Defendant argues that his conviction for sexual abuse of a child should be reversed because he was denied the effective assistance of counsel. For purposes of this appeal, the State concedes that defendant's trial counsel may have performed deficiently. The case therefore turns on whether defendant has demonstrated "that there is a reasonable probability that, but for counsel's unprofessional errors, the result of the proceeding would have been different. A reasonable probability is a probability sufficient to undermine confidence in the outcome." Strickland v. Washington, 466 U.S. 668, 694, 104 S. Ct. 2052, 2068 (1984).

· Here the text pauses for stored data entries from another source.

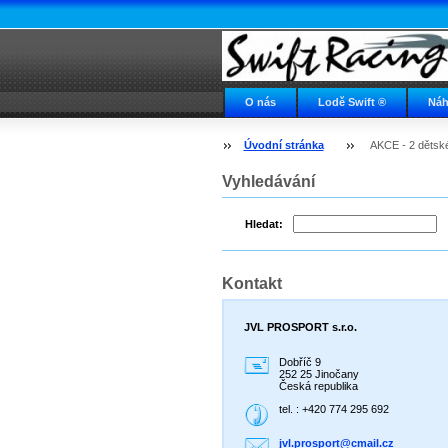
O nás
Lodě Swift ®
Náh
Napište nám
Swift ve světě
Úvodní stránka
AKCE - 2 dětské
Vyhledávání
Hledat:
Kontakt
JVL PROSPORT s.r.o.
Dobříč 9
252 25 Jinočany
Česká republika
tel. : +420 774 295 692
jvl.pros
port@cma
il.cz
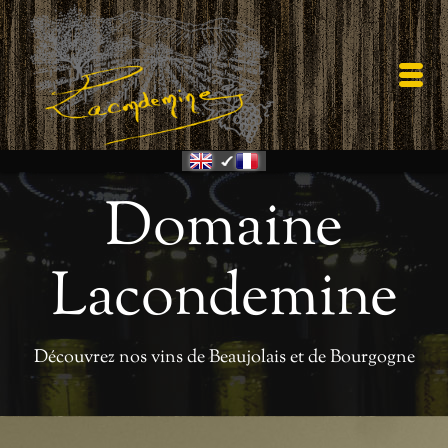
Domaine
Lacondemine
Découvrez nos vins de Beaujolais et de Bourgogne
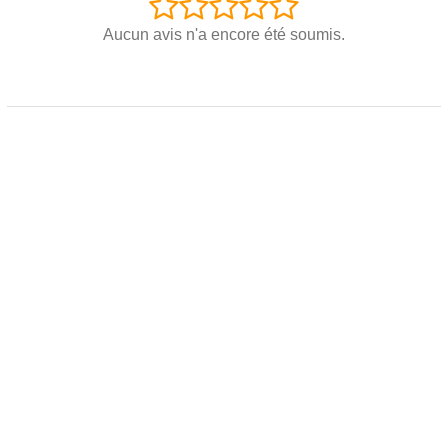
Aucun avis n'a encore été soumis.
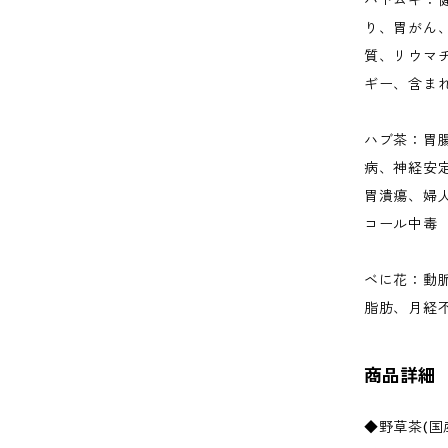
ハトムギ：
り、胃がん
質、リウマ
ギー、含ま
ハブ茶：胃
病、神経安
胃潰瘍、婦
コール中毒
ベに花：動
脂肪、月経
商品詳細
◆野草茶(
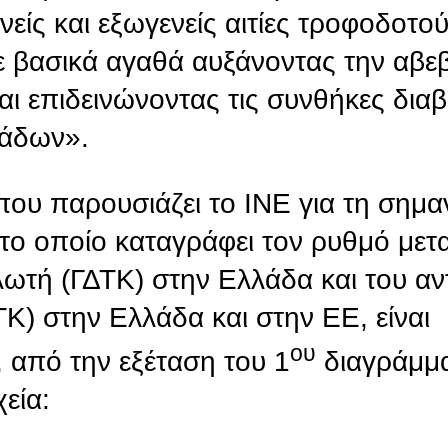
νείς και εξωγενείς αιτίες τροφοδοτο
σε βασικά αγαθά αυξάνοντας την αβε
αι επιδεινώνοντας τις συνθήκες δια
μάδων».
 που παρουσιάζει το ΙΝΕ για τη σημ
το οποίο καταγράφει τον ρυθμό μετ
λωτή (ΓΔΤΚ) στην Ελλάδα και του αν
Κ) στην Ελλάδα και στην ΕΕ, είναι
ου
, από την εξέταση του 1
διαγράμμ
εία:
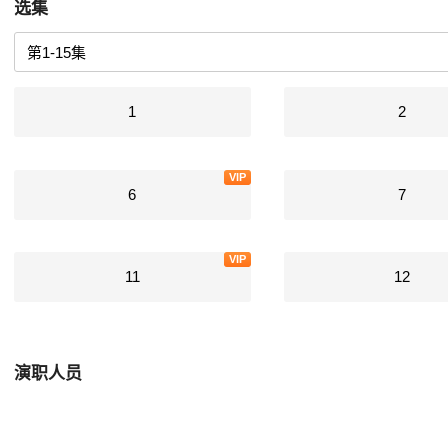
选集
1
2
VIP
6
7
VIP
11
12
演职人员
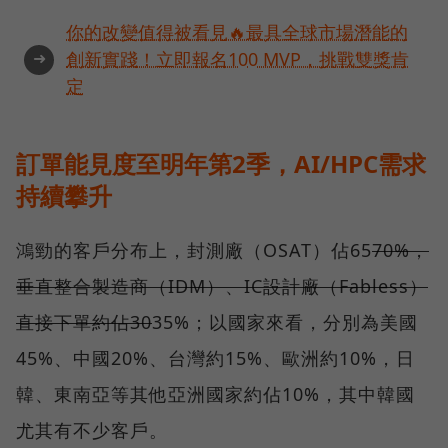
你的改變值得被看見🔥最具全球市場潛能的
➜
創新實踐！立即報名100 MVP，挑戰雙獎肯
定
訂單能見度至明年第2季，AI/HPC需求
持續攀升
鴻勁的客戶分布上，封測廠（OSAT）佔65
70%，
垂直整合製造商（IDM）、IC設計廠（Fabless）
直接下單約佔30
35%；以國家來看，分別為美國
45%、中國20%、台灣約15%、歐洲約10%，日
韓、東南亞等其他亞洲國家約佔10%，其中韓國
尤其有不少客戶。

Our confidence in the jury's verdict is not undermined by any deficiencies in defendant's representation because the State's case against defendant was so strong that there was no reasonable probability of a more favorable outcome without the deficiencies. The strength of the case is demonstrated by a multitude of facts, including the following: the victim's detailed account of the abuse, which always remained consistent; the victim never implicated anyone other than defendant; the medical testimony confirmed that the child had been sexually abused; and the defendant was continually evasive with the victim's parents, the police, and the court. When viewed together, these facts provide substantial and compelling evidence of defendant's guilt. The jury, having received this overwhelming evidence, would not reasonably have reached a different decision if the prior bad acts had not been introduced. See State v. Hamilton, 827 P.2d 232, 240 (Utah 1992) ("The more evidence supporting the verdict, the less likely there was harmful error."). Simply stated, defendant's ineffective assistance of counsel claim fails because, even without the alleged deficiencies in counsel's representation, there was no reasonable probability that the result of the proceeding would have been different.
Defendant also seeks reversal of his conviction by arguing that the trial court committed plain error in allowing introduction of prior bad acts evidence. Ineffective assistance of counsel and plain error share a common prejudice standard. See State v. Verde, 770 P.2d 116, 124 n.15 (Utah 1989). Therefore, because we have determined that defendant was not prejudiced by the conduct of his counsel, he could not have been prejudiced by plain error. See State v. Ellifritz, 835 P.2d 170, 174 (Utah Ct. App. 1992) ("Failure to meet the plain error requirement of prejudice means that defendant likewise fails to meet the required showing under the ineffective assistance of counsel standard.").
In light of our determination
that defendant was not prejudiced by the evidence now challenged, both
of his arguments fail. Accordingly, we affirm defendant's conviction.